(Saved entries)
== Segment start ==

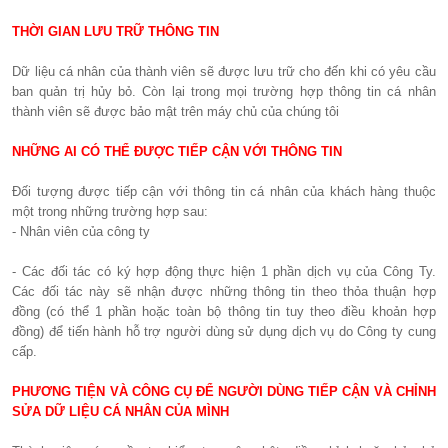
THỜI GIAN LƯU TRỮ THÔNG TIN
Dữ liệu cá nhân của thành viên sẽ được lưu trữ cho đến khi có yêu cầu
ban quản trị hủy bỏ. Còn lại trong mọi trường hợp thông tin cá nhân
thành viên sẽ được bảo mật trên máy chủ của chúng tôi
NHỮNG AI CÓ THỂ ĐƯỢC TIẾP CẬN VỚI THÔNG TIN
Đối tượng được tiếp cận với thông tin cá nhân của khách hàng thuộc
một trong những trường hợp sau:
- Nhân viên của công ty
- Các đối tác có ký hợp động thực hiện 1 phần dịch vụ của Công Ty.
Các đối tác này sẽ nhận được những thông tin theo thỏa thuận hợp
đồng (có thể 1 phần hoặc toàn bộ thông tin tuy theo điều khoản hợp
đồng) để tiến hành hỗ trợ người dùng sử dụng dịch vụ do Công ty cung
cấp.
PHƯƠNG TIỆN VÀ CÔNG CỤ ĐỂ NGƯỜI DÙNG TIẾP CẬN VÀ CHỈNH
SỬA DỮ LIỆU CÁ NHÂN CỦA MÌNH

== Segment end ==

# What you have to do
If a line in the entries contains "trường", copy it.

# Finished task
ban quản trị hủy bỏ. Còn lại trong mọi trường hợp thông tin cá nhân
một trong những trường hợp sau:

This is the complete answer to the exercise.